Winston reached out and gingerly pulled the revolver out of his hands. The officer buried his head in his hands and cried.
“How did he do this?” asked Winston, as they stumbled their way through the nightmare of insanity.
“How?” said Tory. “How many thousands of people could you have paralyzed if you wanted to? How many plague epidemics could I have started? The only difference between him and us,” she said, “is that we didn’t want to.”
About three blocks away from the wreckage, sanity seemed intact. People gawked and chattered and paced, but not with the same mindless chaos that surrounded the site of destruction.
As they left the insanity circle, it was Lourdes who took a moment to look back. In the midst of the rubble, the only thing left standing was the seven-story sliver that had been the corner of the Dakins storage building.
“Clutch player?” Michael suggested with a grin.
“Maybe,” said Lourdes. “I was thinking that it looks like a tower. A tower that was struck by lightning.”
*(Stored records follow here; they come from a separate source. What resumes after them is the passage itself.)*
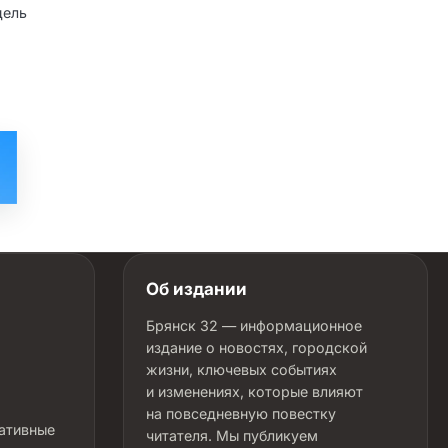
цель
Об издании
Брянск 32 — информационное
издание о новостях, городской
жизни, ключевых событиях
и изменениях, которые влияют
на повседневную повестку
ративные
читателя. Мы публикуем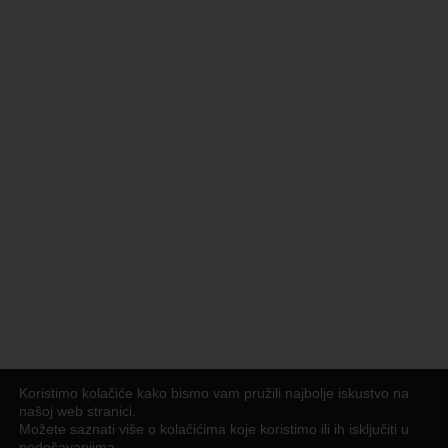
Koristimo kolačiće kako bismo vam pružili najbolje iskustvo na
našoj web stranici.
Možete saznati više o kolačićima koje koristimo ili ih isključiti u
podešavanjima
.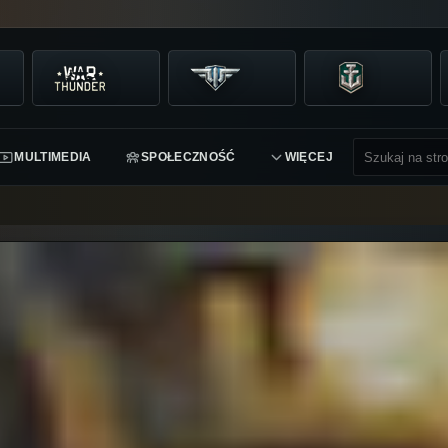
MULTIMEDIA
SPOŁECZNOŚĆ
WIĘCEJ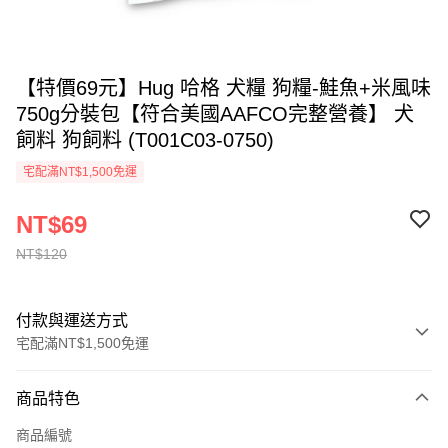
【特價69元】Hug 哈格 犬糧 狗糧-鮭魚+米風味
750g分裝包【符合美國AAFCO完整營養】 犬
飼料 狗飼料 (T001C03-0750)
宅配滿NT$1,500免運
NT$69
NT$120
付款與運送方式
宅配滿NT$1,500免運
付款方式
商品特色
信用卡一次付款
商品編號
LINE Pay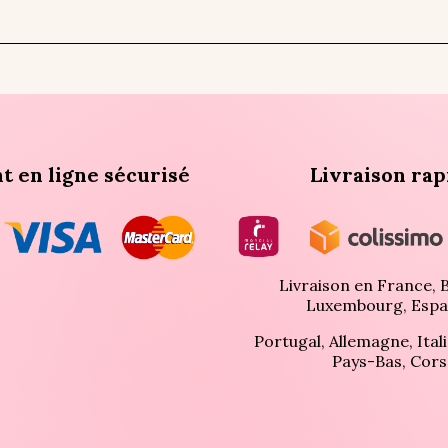
t en ligne sécurisé
Livraison rap
Livraison en France, B
Luxembourg, Espa
Portugal, Allemagne, Itali
Pays-Bas, Cors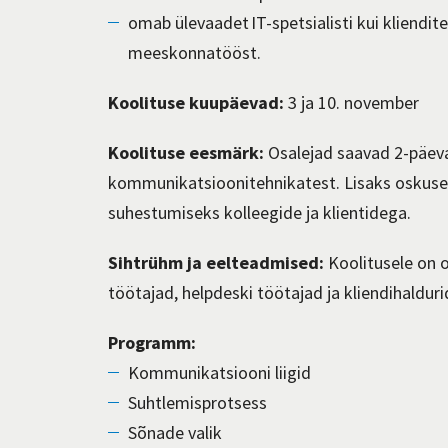
omab ülevaadet IT-spetsialisti kui kliendite
meeskonnatööst.
Koolituse kuupäevad:
3 ja 10. november
Koolituse eesmärk
:
Osalejad saavad
2-päeva
kommunikatsioonitehnikatest
. Lisaks oskus
suhestumiseks
kolleegide
ja klientidega.
Sihtrühm ja eelteadmised:
Koolitusele on 
töötajad,
helpdeski
töötajad
ja
kliendihalduri
Programm:
Kommunikatsiooni liigid
Suhtlemisprotsess
Sõnade valik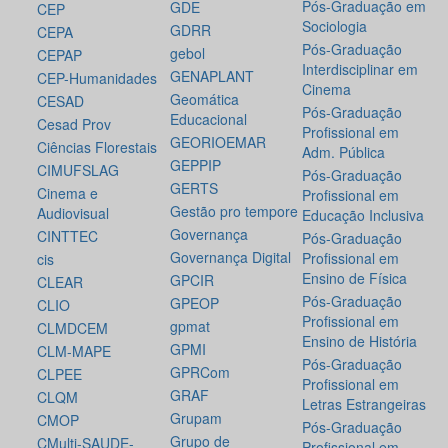
Pós-Graduação em
GDE
CEP
Sociologia
GDRR
CEPA
Pós-Graduação
gebol
CEPAP
Interdisciplinar em
GENAPLANT
CEP-Humanidades
Cinema
Geomática
CESAD
Pós-Graduação
Educacional
Cesad Prov
Profissional em
GEORIOEMAR
Ciências Florestais
Adm. Pública
GEPPIP
CIMUFSLAG
Pós-Graduação
GERTS
Cinema e
Profissional em
Gestão pro tempore
Audiovisual
Educação Inclusiva
Governança
CINTTEC
Pós-Graduação
Governança Digital
Profissional em
cis
Ensino de Física
GPCIR
CLEAR
Pós-Graduação
GPEOP
CLIO
Profissional em
gpmat
CLMDCEM
Ensino de História
GPMI
CLM-MAPE
Pós-Graduação
GPRCom
CLPEE
Profissional em
GRAF
CLQM
Letras Estrangeiras
Grupam
CMOP
Pós-Graduação
Grupo de
CMulti-SAUDE-
Profissional em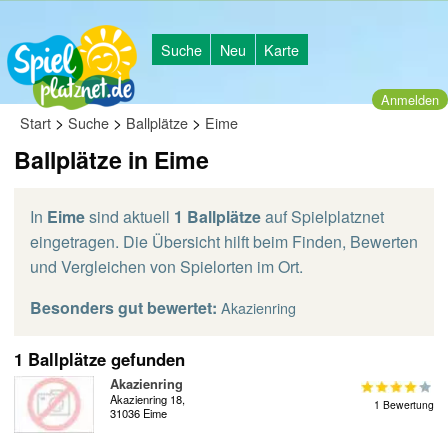
Suche
Neu
Karte
Anmelden
>
>
>
Start
Suche
Ballplätze
Eime
Ballplätze in Eime
In
Eime
sind aktuell
1 Ballplätze
auf Spielplatznet
eingetragen. Die Übersicht hilft beim Finden, Bewerten
und Vergleichen von Spielorten im Ort.
Besonders gut bewertet:
Akazienring
1 Ballplätze gefunden
Akazienring
Akazienring 18,
1 Bewertung
31036 Eime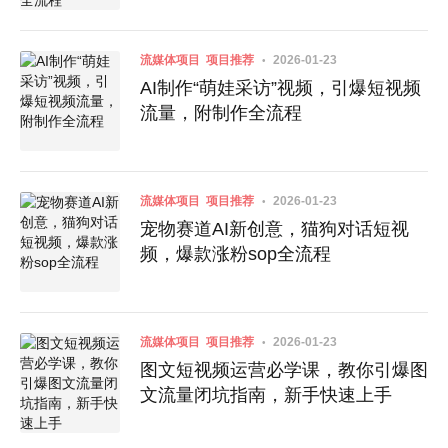
流媒体项目
项目推荐
2026-01-23
AI制作“萌娃采访”视频，引爆短视频
流量，附制作全流程
流媒体项目
项目推荐
2026-01-23
宠物赛道AI新创意，猫狗对话短视
频，爆款涨粉sop全流程
流媒体项目
项目推荐
2026-01-23
图文短视频运营必学课，教你引爆图
文流量闭坑指南，新手快速上手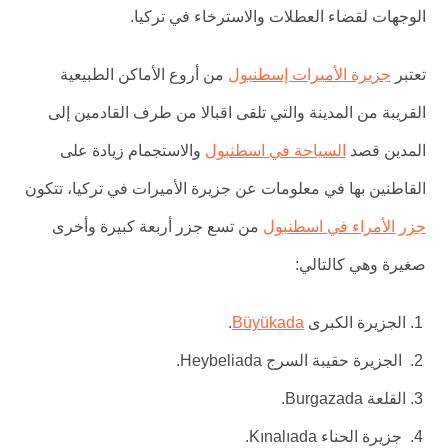
الوجهات لقضاء العطلات والاسترخاء في تركيا.
تعتبر
جزيرة الأميرات إسطنبول
من أروع الأماكن الطبيعية
القريبة من المدينة والتي تلقى اقبالا من طرف القادمين إلى
المدين قصد
السياحة في اسطنبول
والاستجمام زيادة على
القاطنين بها في معلومات عن جزيرة الأميرات في تركيا، تتكون
جزر الأمراء في اسطنبول
من تسع جزر أربعة كبيرة وأخرى
صغيرة وهي كالتالي:
الجزيرة الكبرى
Büyükada
.
الجزيرة حقيبة السرج Heybeliada.
القلعة Burgazada.
جزيرة الحناء Kınalıada.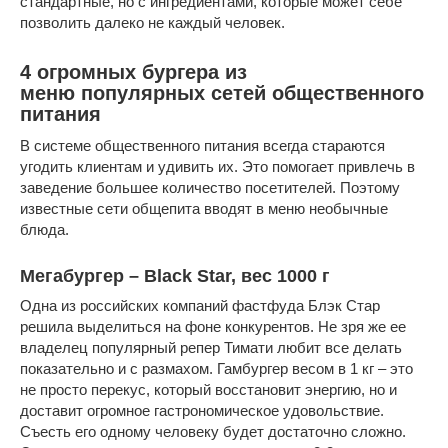
стандартные, но с ингредиентами, которые может себе
позволить далеко не каждый человек.
4 огромных бургера из
меню популярных сетей общественного
питания
В системе общественного питания всегда стараются
угодить клиентам и удивить их. Это помогает привлечь в
заведение большее количество посетителей. Поэтому
известные сети общепита вводят в меню необычные
блюда.
Мегабургер – Black Star, вес 1000 г
Одна из российских компаний фастфуда Блэк Стар
решила выделиться на фоне конкурентов. Не зря же ее
владелец популярный репер Тимати любит все делать
показательно и с размахом. Гамбургер весом в 1 кг – это
не просто перекус, который восстановит энергию, но и
доставит огромное гастрономическое удовольствие.
Съесть его одному человеку будет достаточно сложно.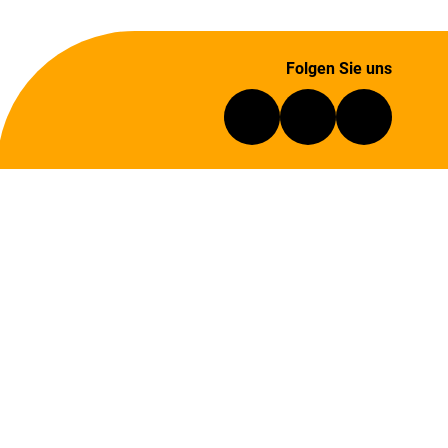
Folgen Sie uns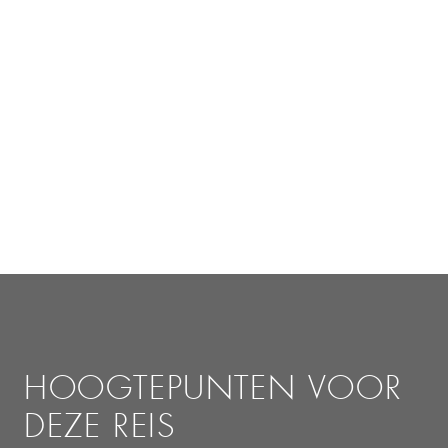
HOOGTEPUNTEN VOOR
DEZE REIS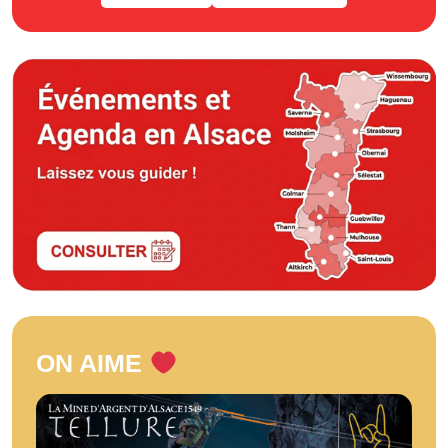
ON AIME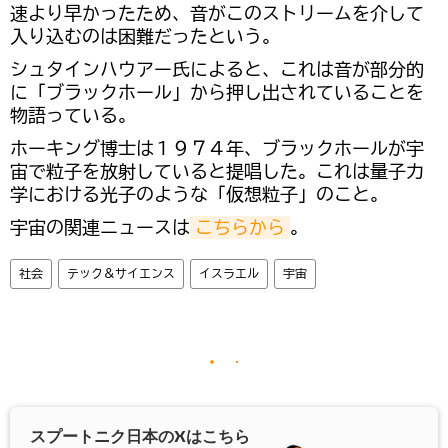
速より早かったため、音がこのストリームを介して
入り込むのは困難だったという。
シュタインハウアー氏によると、これは音が部分的
に「ブラックホール」から押し出されていることを
物語っている。
ホーキング博士は１９７４年、ブラックホールが宇
宙で粒子を放射していると提唱した。これは量子力
学における光子のような「仮想粒子」のこと。
宇宙の関連ニュースは
こちらから
。
社会
テック＆サイエンス
イスラエル
宇宙
スプートニク日本の
X
はこちら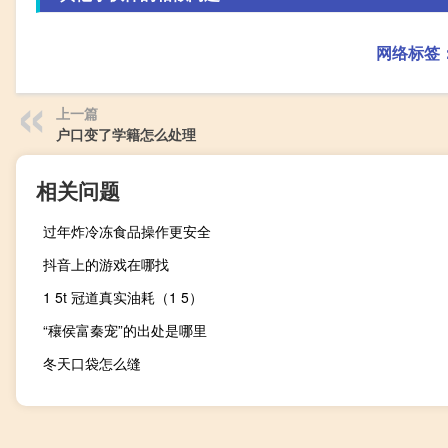
网络标签
上一篇
户口变了学籍怎么处理
相关问题
过年炸冷冻食品操作更安全
抖音上的游戏在哪找
1 5t 冠道真实油耗（1 5）
“穰侯富秦宠”的出处是哪里
冬天口袋怎么缝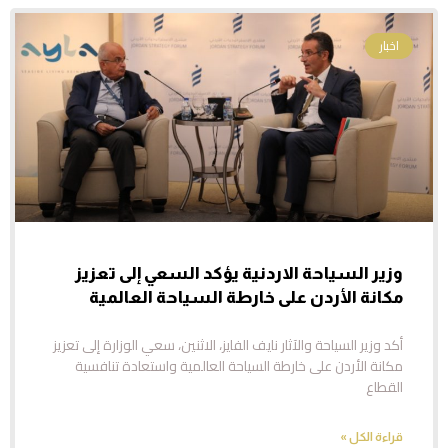
اخبار
وزير السياحة الاردنية يؤكد السعي إلى تعزيز
مكانة الأردن على خارطة السياحة العالمية
أكد وزير السياحة والآثار نايف الفايز، الاثنين، سعي الوزارة إلى تعزيز
مكانة الأردن على خارطة السياحة العالمية واستعادة تنافسية
القطاع
قراءة الكل »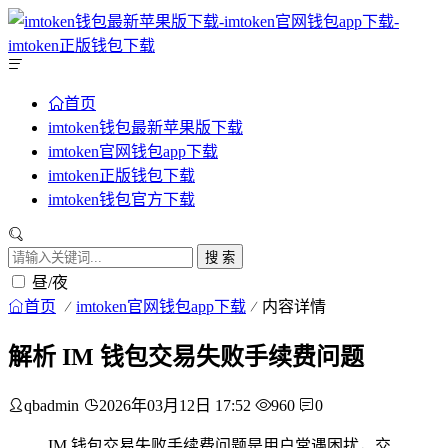
首页
imtoken钱包最新苹果版下载
imtoken官网钱包app下载
imtoken正版钱包下载
imtoken钱包官方下载
搜 索
昼/夜
首页
imtoken官网钱包app下载
内容详情
解析 IM 钱包交易失败手续费问题
qbadmin
2026年03月12日 17:52
960
0
IM 钱包交易失败手续费问题是用户常遇困扰，交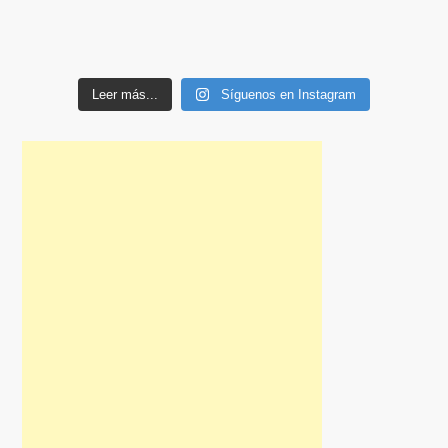
Leer más...
Síguenos en Instagram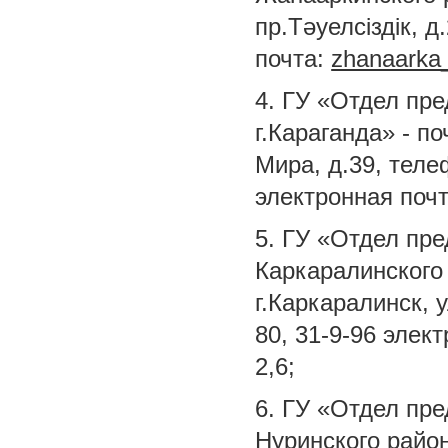
пр.Тәуелсіздік, д
почта:
zhanaarka
4. ГУ «Отдел пр
г.Караганда» - п
Мира, д.39, теле
электронная поч
5. ГУ «Отдел пр
Каркаралинского 
г.Каркаралинск, 
80, 31-9-96 элек
2,6;
6. ГУ «Отдел пр
Нуринского район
As the sound of approaching sirens filled the air, Tory turned to the others. “I don’t think those things died,” she told them. “I mean if we’re alive, then they’re probably alive, too. I think they bailed because they thought they were going to get blown up. The explosion scared them out. . . but that doesn’t mean they’re gone for good.”
Tory touched her face, to make certain that the pain there was still slipping away. “We still may have to fight those things,” she said. “But maybe when the six of us are together—"
“When the six of us are together,” said Winston, feeling the weight of the revolver in his pocket, “I’m gonna send that red-headed son of a bitch where he belongs.”